Sento la stretta allo stomaco serrarsi, nonostante la selezione non mi riguardi, non più. Sto già pensando a quella che avverrà tra pochi minuti, quella dei senior. Ricordo bene il panico dei miei primi anni di Mietitura, lo sguardo fisso sulle strisce di carta danzanti dietro il vetro, gli attimi senza fine mentre una di esse viene portata alla luce, lo spietato sollievo al suono di un nome sconosciuto.

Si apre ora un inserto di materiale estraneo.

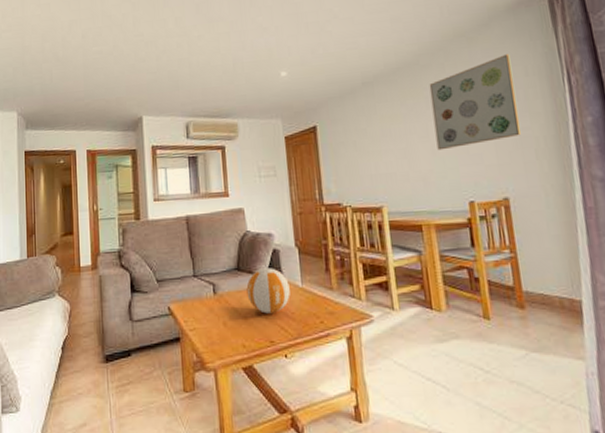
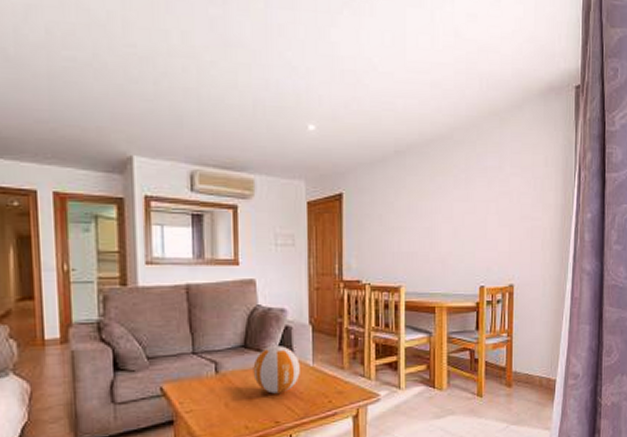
wall art: present [429,54,521,151] -> none [459,141,535,233]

E oggi ancora tutto questo si rinnova nella preghiera silenziosa, disperata, che in questo momento di certo si sta alzando muta da decine e decine di cuori in tumulto come il mio. Non io, non io. Janus estrae una strisciolina, la spiega. Il silenzio è tale che posso sentire distintamente il respiro di Baria, accanto a me.

“Codrina Wheaterson!”

Il sangue si fa ghiaccio. Lo sento improvvisamente immobile nelle vene, mentre il respiro mi si mozza. No. Non è possibile. Baria si fa scappare un'esclamazione a mezza voce, mentre intravedo Codrina nel movimento generale di teste delle sue amiche e coetanei che si voltano a guardarla. Lentamente, come in trance, lei esce dalla fila e a passi esitanti si avvicina al palco. Due Pacificatori le si mettono subito dietro per scortarla a destinazione. E' di spalle, ma posso vedere come se l'avessi di fronte il suo bel viso reso pallido dallo sgomento. Come in un brutto sogno, la vedo salire sul palco, Janus la fa presentare.

“Allora, Codrina, quanti anni hai?”

“...Dodici.”

Non vedo i suoi genitori, nella folla alle nostre spalle, ma posso immaginare senza fatica anche le loro facce, mentre assistono impotenti. “Un bell'applauso per la nostra Codrina!” Esclama giulivo il presentatore, mentre pochi e svogliati battimani si alzano qua e là. “E ora il giovane o la giovane senior che la accompagnerà nell'arena!” Fa per avvicinarsi di nuovo all'urna.

Sento il mio corpo che scatta in avanti, come se qualcuno mi spingesse con violenza, ma nessuno mi spinge, sono invece io che spingo e sgomito freneticamente per farmi largo; mentre sento qualcuno che urla “VOLONTARIO!!! Mi offro volontario!”

Avverto delle esclamazioni, tra cui, mi sembra, la voce di Baria che urla qualcosa, ma ormai sono fuori dalle file, ed è solo quando il tipo esclama sorpreso ed entusiasta, e stavolta non deve simulare, “Abbiamo una volontaria!”, che mi rendo conto che la voce che urlava era la mia.